--- EXERCISE INPUTS Enclosed Below ---

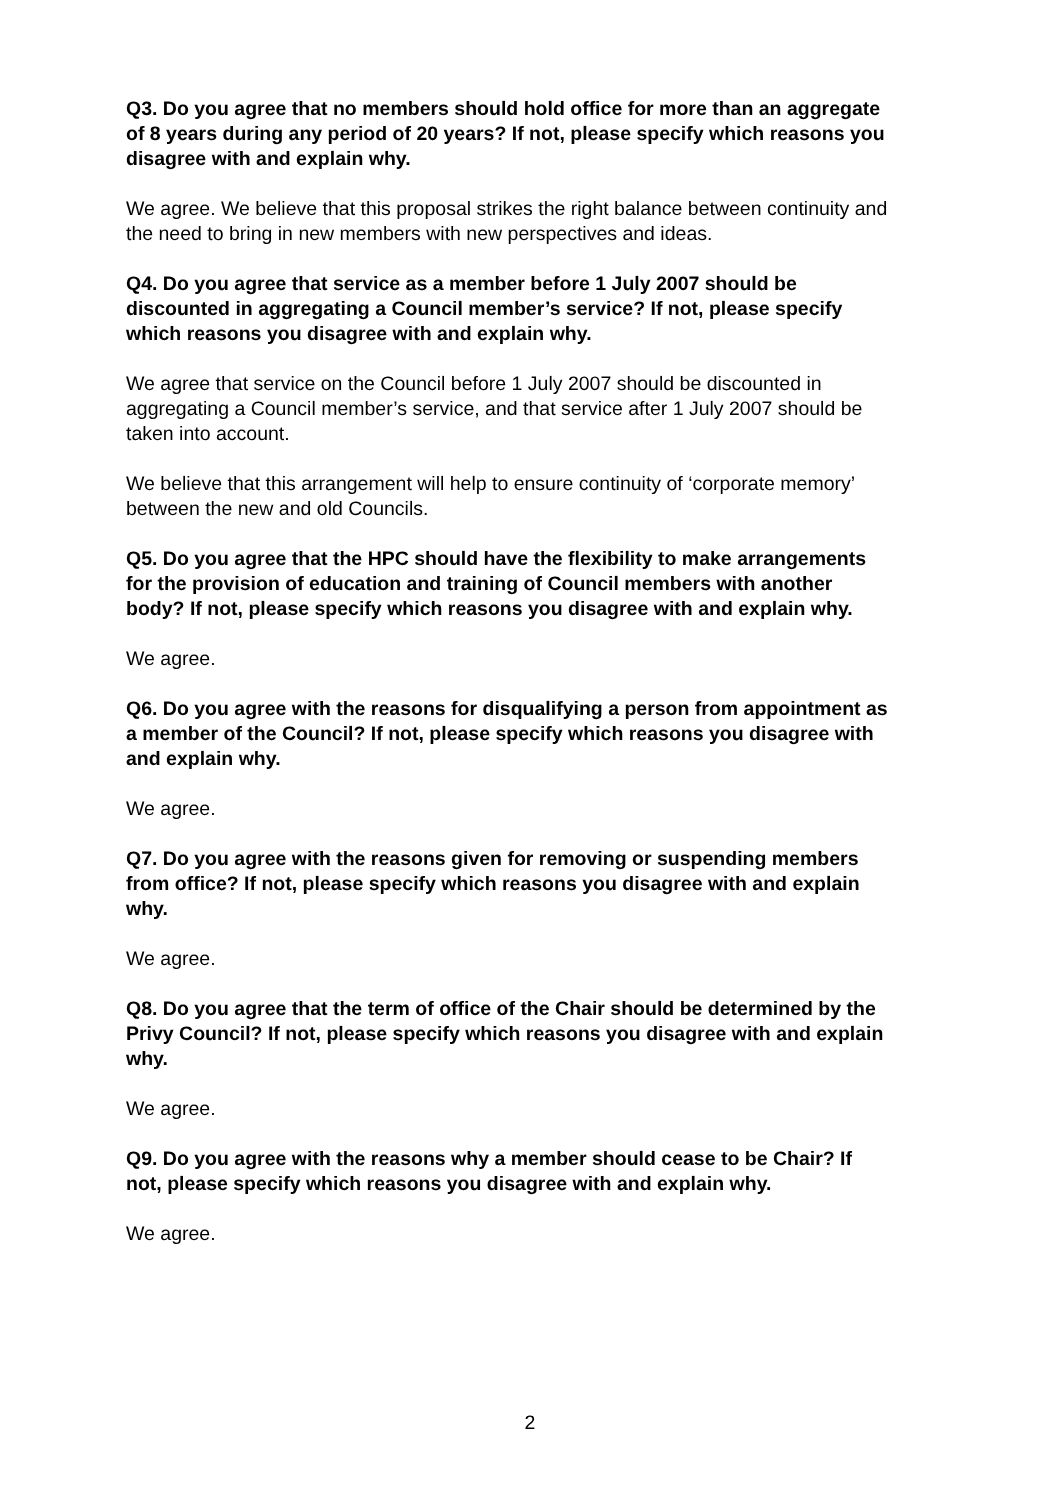Q3. Do you agree that no members should hold office for more than an aggregate of 8 years during any period of 20 years? If not, please specify which reasons you disagree with and explain why.
We agree. We believe that this proposal strikes the right balance between continuity and the need to bring in new members with new perspectives and ideas.
Q4. Do you agree that service as a member before 1 July 2007 should be discounted in aggregating a Council member’s service? If not, please specify which reasons you disagree with and explain why.
We agree that service on the Council before 1 July 2007 should be discounted in aggregating a Council member’s service, and that service after 1 July 2007 should be taken into account.
We believe that this arrangement will help to ensure continuity of ‘corporate memory’ between the new and old Councils.
Q5. Do you agree that the HPC should have the flexibility to make arrangements for the provision of education and training of Council members with another body? If not, please specify which reasons you disagree with and explain why.
We agree.
Q6. Do you agree with the reasons for disqualifying a person from appointment as a member of the Council? If not, please specify which reasons you disagree with and explain why.
We agree.
Q7. Do you agree with the reasons given for removing or suspending members from office? If not, please specify which reasons you disagree with and explain why.
We agree.
Q8. Do you agree that the term of office of the Chair should be determined by the Privy Council? If not, please specify which reasons you disagree with and explain why.
We agree.
Q9. Do you agree with the reasons why a member should cease to be Chair? If not, please specify which reasons you disagree with and explain why.
We agree.
2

--- End of Enclosed EXERCISE INPUTS ---

EXERCISE DESCRIPTION >> Write out the data precisely as given, excluding the pictures.

OUTPUT FOR THIS TASK >>
Q3. Do you agree that no members should hold office for more than an aggregate of 8 years during any period of 20 years? If not, please specify which reasons you disagree with and explain why.
We agree. We believe that this proposal strikes the right balance between continuity and the need to bring in new members with new perspectives and ideas.
Q4. Do you agree that service as a member before 1 July 2007 should be discounted in aggregating a Council member’s service? If not, please specify which reasons you disagree with and explain why.
We agree that service on the Council before 1 July 2007 should be discounted in aggregating a Council member’s service, and that service after 1 July 2007 should be taken into account.
We believe that this arrangement will help to ensure continuity of ‘corporate memory’ between the new and old Councils.
Q5. Do you agree that the HPC should have the flexibility to make arrangements for the provision of education and training of Council members with another body? If not, please specify which reasons you disagree with and explain why.
We agree.
Q6. Do you agree with the reasons for disqualifying a person from appointment as a member of the Council? If not, please specify which reasons you disagree with and explain why.
We agree.
Q7. Do you agree with the reasons given for removing or suspending members from office? If not, please specify which reasons you disagree with and explain why.
We agree.
Q8. Do you agree that the term of office of the Chair should be determined by the Privy Council? If not, please specify which reasons you disagree with and explain why.
We agree.
Q9. Do you agree with the reasons why a member should cease to be Chair? If not, please specify which reasons you disagree with and explain why.
We agree.
2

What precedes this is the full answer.